# Transfer Function of Spring-Damper System

Given the spring-damper system below where $x_i$, $x_i$, and $y_i$ are position values, how do I find the transfer function $\frac{X_o(s)}{X_i(s)}$? Wouldn't it require mass? I tried neglecting the masses in the equation but it zeros out the acceleration term and does not work. Any diea? • Looks like a HW problem. In order to seek help from this community you need to show your work. So what have you done so far, show work – Mahendra Gunawardena Mar 14 '17 at 11:08
• That's a very odd looking naming convention... I'm not sure why it goes $x_i$, $x_0$ and then $y$ when they all seem to be different masses with the same direction of displacement. The $y$, $x_o$ and $x_i$ should all be masses though (at least the diagram implies that). – JMac Mar 14 '17 at 11:45
• @MahendraGunawardena I'm simply asking about the masses, I'm not asking for a solution because I'll solve it on my own. Should I assign mass numbers to the squares in between the spring or damper branches? Are they supposed to be masses? Can the problem be even solved if there are no masses? – John Smith Mar 14 '17 at 12:23
• @JMac I'm sure the naming y is random and bears no significance with the system's orientation relative to displacements $x_o$ and $x_i$. So the squares in between the spring/damper branches are indeed implied to be masses right? The masses can't be zero right? – John Smith Mar 14 '17 at 12:26
• @MahendraGunawardena Besides, I have tried solving the problem assuming no masses and I couldn't get a transfer function. So I'm asking if there really should be masses or if it's possible to solve that system assuming no masses. – John Smith Mar 14 '17 at 12:28

First, create the free body diagram for this system. If you cut through the spring $k_1$ and the damper $b_1$ you will get two forces $F_{k_1}=k_1(x_i-x_0)$ and $F_{b_1}=b_1(\dot{x}_i-\dot{x}_0)$ opposing the direction of $x_i$. Writing down Newton's second law of motion for the mass $m_i$ will result in:

$$m_i\ddot{x}_i=-b_1(\dot{x}_i-\dot{x}_0)-k_1(x_i-x_0) \implies m_i\ddot{x}_i+b_1\dot{x}_i+k_1x_i=b_1\dot{x}_0+k_1x_0.$$

Assuming zero initial conditions we can transform this into the Laplace domain:

$$\left[m_is^2+b_1s+k_1\right]x_i(s)=\left[b_1s+k_1\right]x_0 \implies \frac{x_0(s)}{x_i(s)}=\frac{m_is^2+b_1s+k_1}{b_1s+k_1}.$$

If the point $x_i$ is attached to a massless position, then we simply set $m_i=0$ in the previous expression.
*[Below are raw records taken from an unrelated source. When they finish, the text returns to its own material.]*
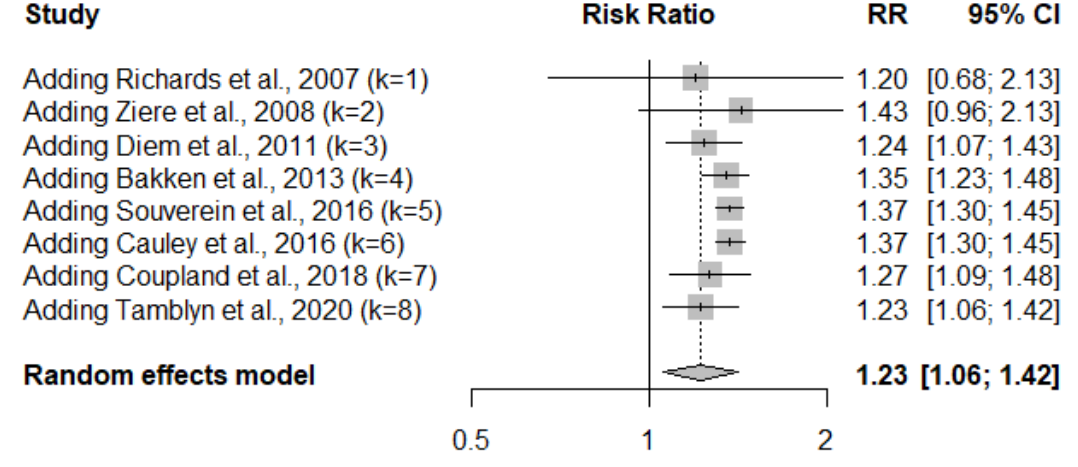
Figure 3. Cumulative random-effects meta-analysis of TCA effects on the risk of fracture. The DerSimonian − Laird method was used for analysis.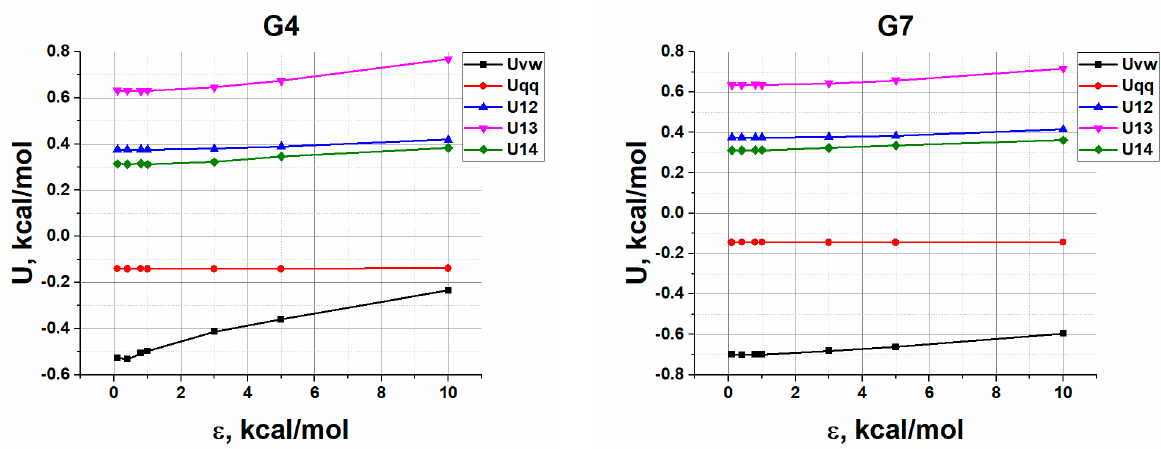
Figure 2. The dependences of the potential energy contributions per atom on the adsorption energy parameter ε calculated for the 4th and the 7th generations of C4-dendrimers. Here, Uvw is the energy of van der Waals interactions, Uqq is Coulomb energy due to partial charges, U12, U13, and U14 are the potential energies of bond, valence angles, and torsional angles, respectively.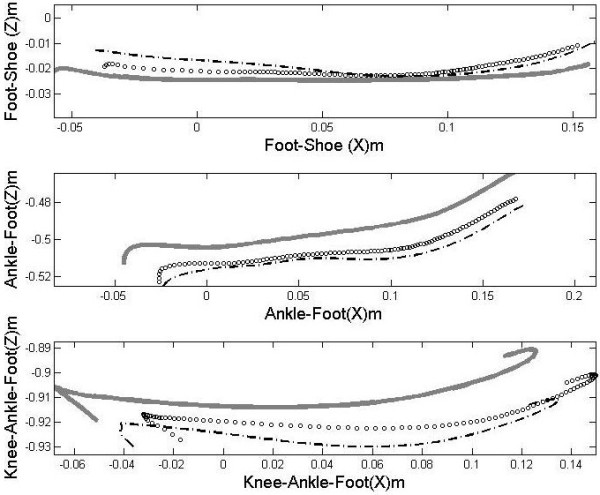
The foot-shoe, ankle–foot and knee–ankle–foot rollover shapes. Black dashed = MBT, Black circles = rollover shoe rollover footwear, Grey solid = flat shoe.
I think this problem has the following structure:

• $$y$$ corresponds to the disturbance from the road
• $$x_o$$ corresponds to the travel of the unsprung mass
• $$x_i$$ corresponds to the travel of the sprung mass

This is in accordance to this image. For this problem, I think masses should be assigned to displacement $$x_o$$ and $$x_i$$. Otherwise there is not much point.